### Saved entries
* * * * * * *

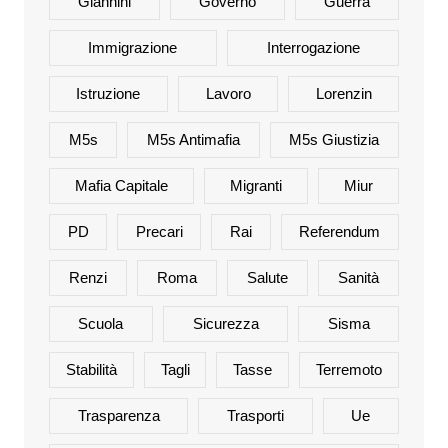
Giannini
Governo
Guerra
Immigrazione
Interrogazione
Istruzione
Lavoro
Lorenzin
M5s
M5s Antimafia
M5s Giustizia
Mafia Capitale
Migranti
Miur
PD
Precari
Rai
Referendum
Renzi
Roma
Salute
Sanità
Scuola
Sicurezza
Sisma
Stabilità
Tagli
Tasse
Terremoto
Trasparenza
Trasporti
Ue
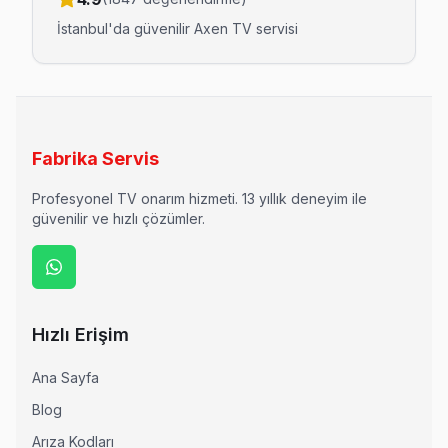
İstanbul'da güvenilir
Axen
TV servisi
Fabrika Servis
Profesyonel TV onarım hizmeti. 13 yıllık deneyim ile
güvenilir ve hızlı çözümler.
Hızlı Erişim
Ana Sayfa
Blog
Arıza Kodları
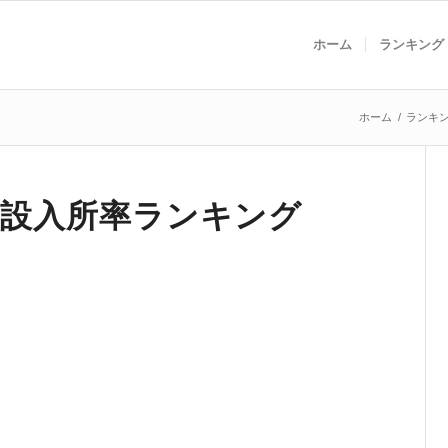
ホーム
ランキング
ホーム
/
ランキ
施設入所率ランキング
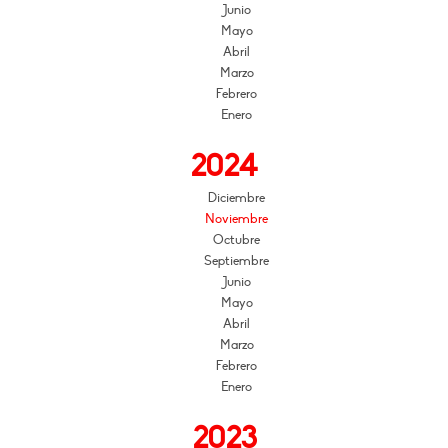
Junio
Mayo
Abril
Marzo
Febrero
Enero
2024
Diciembre
Noviembre
Octubre
Septiembre
Junio
Mayo
Abril
Marzo
Febrero
Enero
2023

* * * * * * *

### Instructions to follow
A verbatim transcript of the entries above is required, with the pictures left out.

### Response to the exercise
Giannini
Governo
Guerra
Immigrazione
Interrogazione
Istruzione
Lavoro
Lorenzin
M5s
M5s Antimafia
M5s Giustizia
Mafia Capitale
Migranti
Miur
PD
Precari
Rai
Referendum
Renzi
Roma
Salute
Sanità
Scuola
Sicurezza
Sisma
Stabilità
Tagli
Tasse
Terremoto
Trasparenza
Trasporti
Ue
İstanbul'da güvenilir
Axen
TV servisi
Fabrika Servis
Profesyonel TV onarım hizmeti. 13 yıllık deneyim ile
güvenilir ve hızlı çözümler.
Hızlı Erişim
Ana Sayfa
Blog
Arıza Kodları
ホーム
ランキング
ホーム
/
ランキ
施設入所率ランキング
Junio
Mayo
Abril
Marzo
Febrero
Enero
2024
Diciembre
Noviembre
Octubre
Septiembre
Junio
Mayo
Abril
Marzo
Febrero
Enero
2023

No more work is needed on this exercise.